226 comments so far in response to “Do Braces Make the Roots of Your Teeth Shorter?”

  1. Tina says:

    I am 18 and I had Invisalign for about 3 months. I was looking at my teeth and touching it and I felt this “blac” on one of my front teeth. I’m scared now cause it feels a little wiggly so is it gonna fall out? Is this normal?

    • Having teeth get “wiggly” during treatment not only normal, it is necessary. If you are worried about there being something wrong, please return to your orthodontist for a quick check. Good luck!

  2. John doyle says:

    I had braces in the 70s only ontop of my mouth. In the 80s my dentist told me that my roots were starting to deteriorate. He said by the time I am 50 I would have no teeth. I am 49 and I’ve lost 6 teeth and according to my xrays the other ones will be soon. I guess I’m part of the 2% that loose there teeth from braces. And sorry yes my gums etc are all excellent including my bottom teeth

    • I don’t think that losing your teeth is related to your braces. Root resorption only happens when the braces are on the teeth. It stops once they are off and there is actually some natural repair. Other things can cause roots and bone to change, but root resorption from braces does NOT continue after the braces are off

  3. Neena says:

    I had braces for 3 yrs.my doctor removed my braces bcoz of tooth resorption. Can i get braces after 6 mnths. I mean will tooth resorption continue evn if i give a gap. I want to continue my treatment bcz my teeth is not straight and looks really big.

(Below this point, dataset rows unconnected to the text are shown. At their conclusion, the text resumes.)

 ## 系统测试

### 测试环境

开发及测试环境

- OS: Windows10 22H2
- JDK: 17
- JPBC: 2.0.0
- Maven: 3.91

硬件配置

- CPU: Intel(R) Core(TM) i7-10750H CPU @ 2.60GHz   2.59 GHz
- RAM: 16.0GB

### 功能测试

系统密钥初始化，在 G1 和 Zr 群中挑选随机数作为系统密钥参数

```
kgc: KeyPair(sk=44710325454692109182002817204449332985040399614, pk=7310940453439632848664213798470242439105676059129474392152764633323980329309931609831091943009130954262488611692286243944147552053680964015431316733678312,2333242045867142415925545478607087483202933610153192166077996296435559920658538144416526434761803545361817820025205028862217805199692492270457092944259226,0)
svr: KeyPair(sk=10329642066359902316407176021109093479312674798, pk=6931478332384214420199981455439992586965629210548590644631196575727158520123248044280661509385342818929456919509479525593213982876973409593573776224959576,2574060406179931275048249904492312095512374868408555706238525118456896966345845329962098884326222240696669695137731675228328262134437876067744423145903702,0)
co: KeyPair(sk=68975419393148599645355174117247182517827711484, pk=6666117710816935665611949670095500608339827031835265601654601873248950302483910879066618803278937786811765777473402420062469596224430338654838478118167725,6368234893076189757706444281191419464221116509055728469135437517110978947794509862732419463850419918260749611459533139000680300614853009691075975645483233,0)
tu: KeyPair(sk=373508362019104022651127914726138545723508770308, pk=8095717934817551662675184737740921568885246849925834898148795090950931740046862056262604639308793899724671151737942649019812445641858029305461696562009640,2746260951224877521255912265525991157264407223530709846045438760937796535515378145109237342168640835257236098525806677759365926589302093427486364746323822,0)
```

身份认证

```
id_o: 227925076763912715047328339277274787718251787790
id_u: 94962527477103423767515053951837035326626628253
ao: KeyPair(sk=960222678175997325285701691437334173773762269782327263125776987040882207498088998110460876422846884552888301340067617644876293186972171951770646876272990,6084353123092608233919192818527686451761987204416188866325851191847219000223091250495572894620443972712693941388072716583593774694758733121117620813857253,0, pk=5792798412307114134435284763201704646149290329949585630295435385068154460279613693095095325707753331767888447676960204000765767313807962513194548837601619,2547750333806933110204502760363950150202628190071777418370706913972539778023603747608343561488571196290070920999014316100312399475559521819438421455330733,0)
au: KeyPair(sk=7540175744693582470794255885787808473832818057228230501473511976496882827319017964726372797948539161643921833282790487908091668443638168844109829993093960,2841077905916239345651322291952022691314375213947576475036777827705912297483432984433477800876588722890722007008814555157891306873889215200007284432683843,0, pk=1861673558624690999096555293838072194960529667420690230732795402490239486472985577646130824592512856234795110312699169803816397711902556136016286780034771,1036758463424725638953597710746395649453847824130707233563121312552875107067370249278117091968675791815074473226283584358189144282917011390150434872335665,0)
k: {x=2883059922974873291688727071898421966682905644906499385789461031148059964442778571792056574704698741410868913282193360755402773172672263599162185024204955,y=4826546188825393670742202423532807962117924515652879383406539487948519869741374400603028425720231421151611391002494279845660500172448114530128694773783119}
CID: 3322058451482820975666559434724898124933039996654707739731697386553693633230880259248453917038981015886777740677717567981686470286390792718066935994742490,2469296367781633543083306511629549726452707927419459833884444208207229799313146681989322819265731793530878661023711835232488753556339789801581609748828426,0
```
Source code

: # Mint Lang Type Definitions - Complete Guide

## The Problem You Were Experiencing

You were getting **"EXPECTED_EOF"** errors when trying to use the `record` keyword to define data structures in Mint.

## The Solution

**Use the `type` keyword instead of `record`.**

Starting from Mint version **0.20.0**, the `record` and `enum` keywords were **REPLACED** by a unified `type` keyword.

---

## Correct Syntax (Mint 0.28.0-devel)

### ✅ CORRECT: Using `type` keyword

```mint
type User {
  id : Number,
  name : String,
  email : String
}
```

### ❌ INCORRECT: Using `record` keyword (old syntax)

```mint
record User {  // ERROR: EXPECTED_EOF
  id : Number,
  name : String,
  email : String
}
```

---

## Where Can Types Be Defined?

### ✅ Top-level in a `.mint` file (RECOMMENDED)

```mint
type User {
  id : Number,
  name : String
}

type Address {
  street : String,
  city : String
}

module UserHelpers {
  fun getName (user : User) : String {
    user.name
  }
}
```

    • The decision to remove braces because of root resorption is something that your orthodontist has been trained for. If he feels your teeth are not healthy enough to continue, it is best to follow his recommendations. Good luck

  4. Carol says:

    Hi, I have seen a periodontitis for the last six months and he gave me the all clear to go ahead with invisalign but after my orthodontist done the x-rays he noticed I have lots of short roots probably due to a brace I had in my 20s, I am now in my late 40s. He said I could go ahead with invisalign and he will do another xray after 3 months to check roots and we can then carry on with treatment or stop, depending on the xray results. Really not sure whether to go ahead as don’t want to loose my teeth. Would be grateful for any advice. Thank you.

  5. Monty says:

    Hello Dr Jorgensen
    I have found this article very helpful, thank you for it.
    I am considering Invisalign; however, I have root resorption in my front teeth due to previous orthodontic treatment. I have been advised that I can proceed with Invisalign, but I should slow the treatment down (so 6 months instead of 3 months) to try and prevent further significant root resorption. Would you consider this to be a reliable course of action? What are the most important factors in root resorption – is it speed rather than how much the teeth need to move?
    Many thanks

    • The most important factor in root resorption is genetic predisposition. In other words, some people get it, some don’t depending upon who their parents are. The most important thing to do with either clear aligners or braces is have frequent x-rays to evaluate pathological changes (at least one every 6 months). I would not slow movements as that will actually lengthen treatment. Good luck!